As I sit hear, reeking of sweat and mud, I feel a mixture of pride, exhaustion, and accomplishment swirling within me. I have been the coordinator for an Eagle Scout at the battlefield. He has been planning this project since the end of July. This past Saturday was the last of three Saturdays he has had his volunteer crew out to help replace a portion of fence outside the visitor center. I am proud of him- he had enough hours to officially have earned his project last month, but still had a stretch of fence to finish. He could have called it quits and said he did enough, but he came back and finished.
For someone with little to no upper-body strength, I have a hard time with most manual labor. I helped where I could, but the mud (very sticky, heavy, water-saturated mud), made any efforts three times as difficult. My "team" comprised me, an awkward thirteen-year-old who insisted on telling the same lame earthworm jokes, and the scout's little sister who didn't feel like she had to work since she was just a sister.
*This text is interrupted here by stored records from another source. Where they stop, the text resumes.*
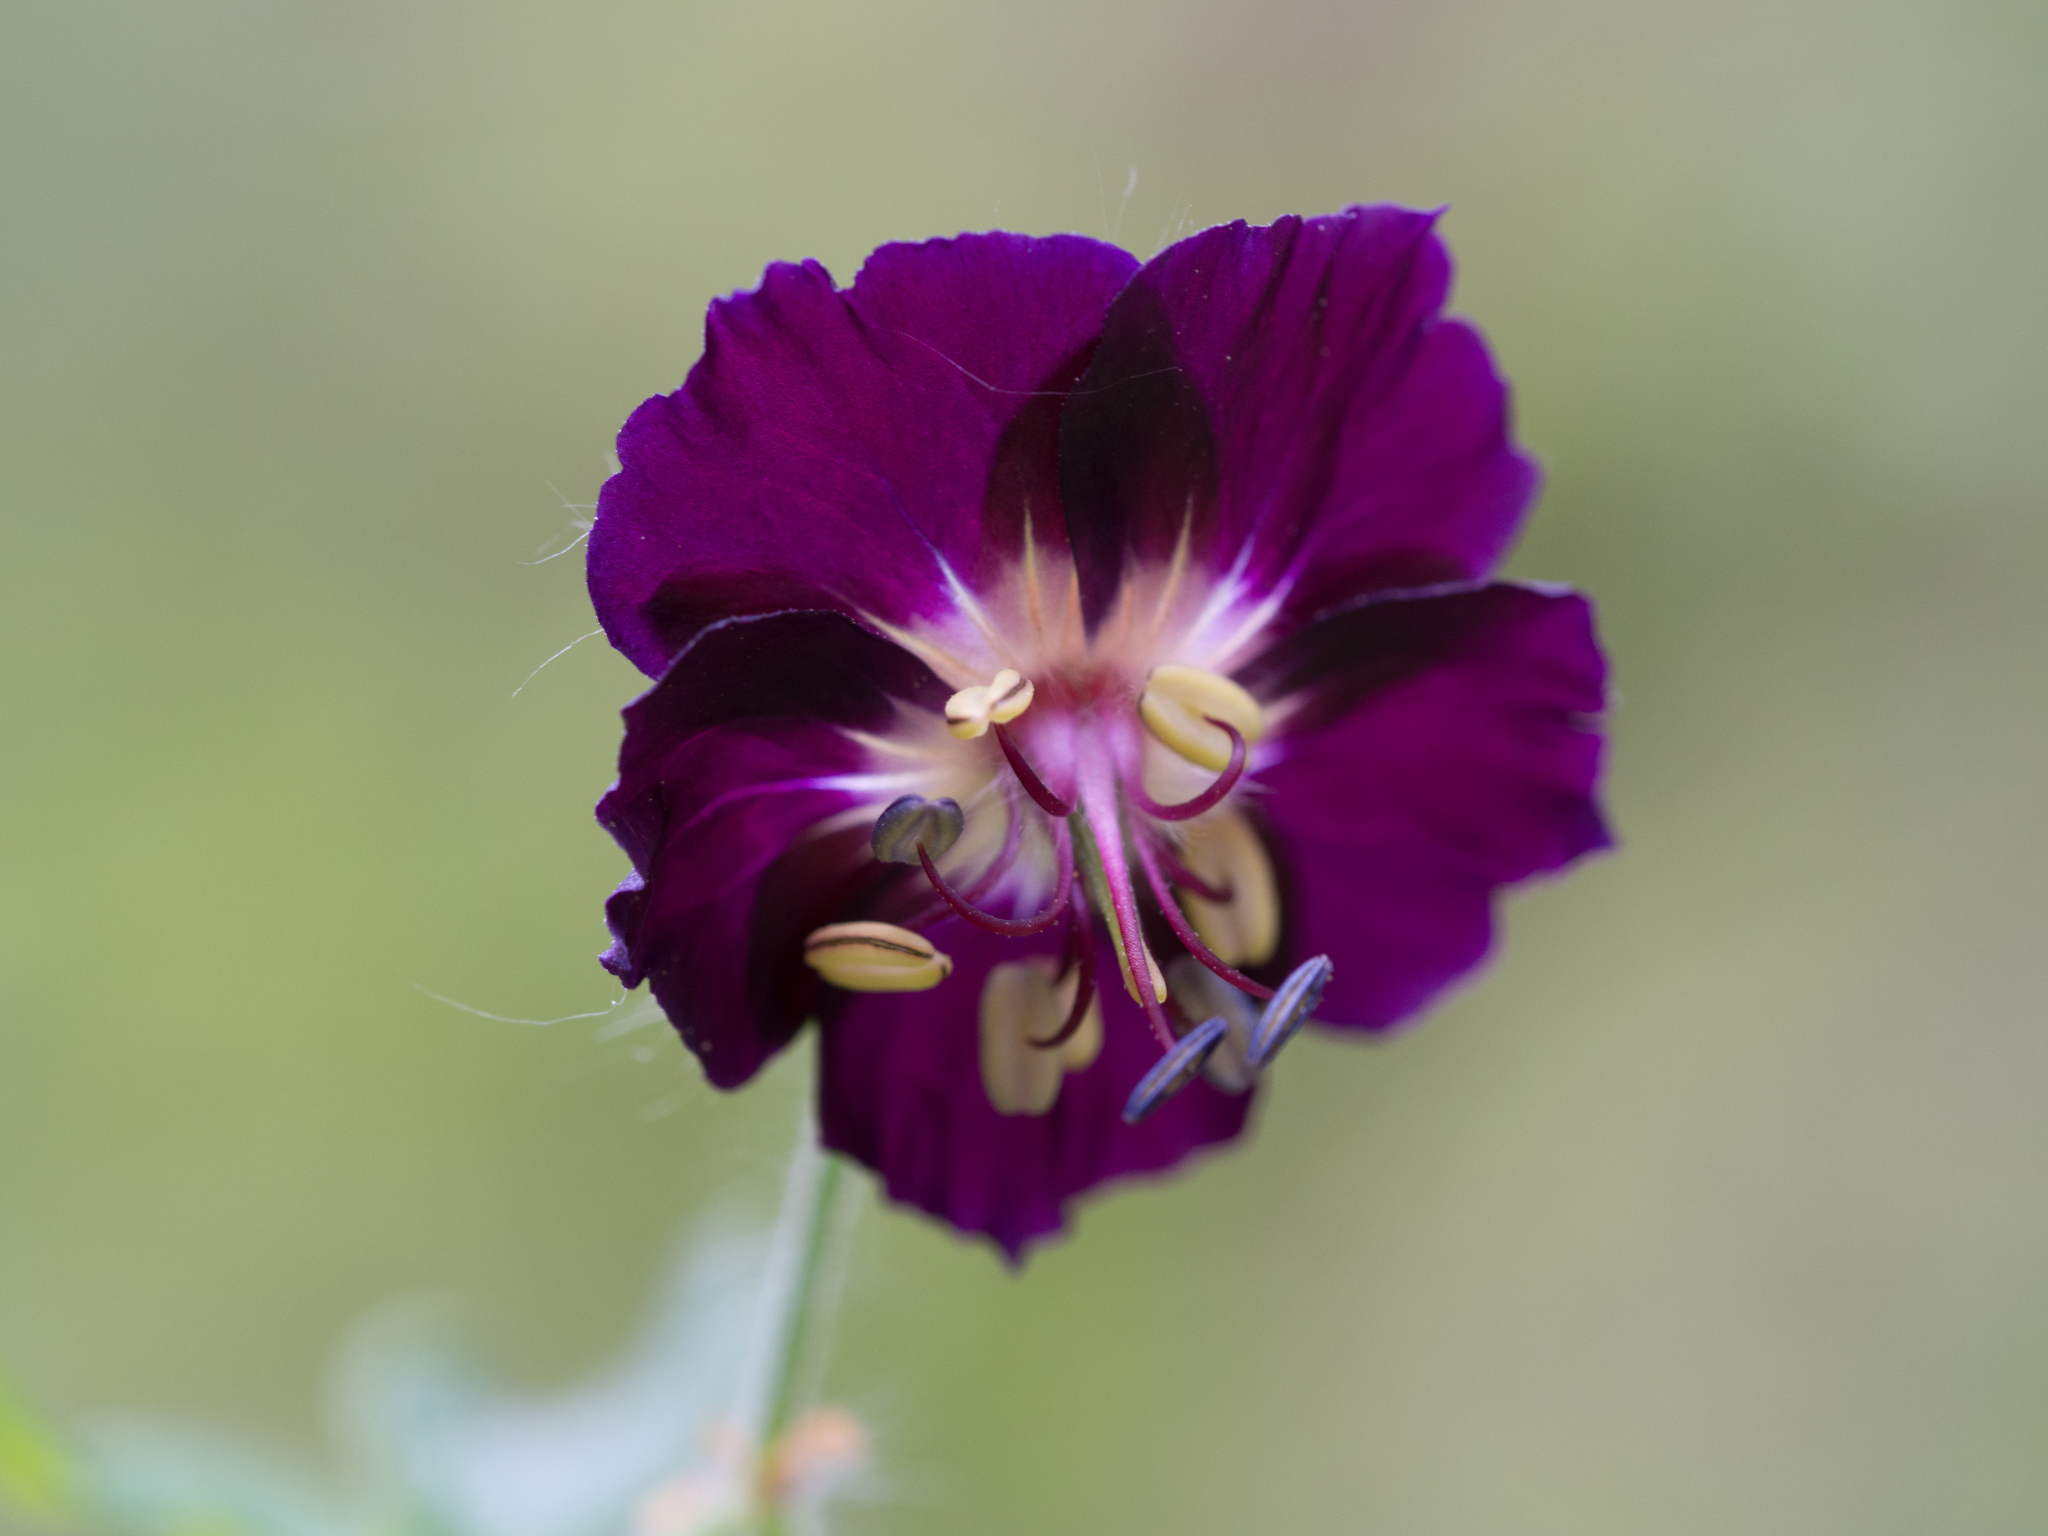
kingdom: Plantae
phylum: Tracheophyta
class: Magnoliopsida
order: Geraniales
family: Geraniaceae
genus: Geranium
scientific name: Geranium phaeum
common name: Dusky crane's-bill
I choked on a tall order of patience and we ploughed through digging holes and setting up fence posts at our own (slow) rate. The teams worked according to their ability and we finished the project by noon.
It is amazing how mentally exhausting physical exertion can be. I sit here, my hands still smelling of leather, more hair whisping out of my braid than tucked in, hoping somebody will come along and carry me to the shower for I don't have the strength to get there myself. I have to work this afternoon! And by "work," I mean "write." Ugh. I hate school. I just want to be a park ranger and move along with life.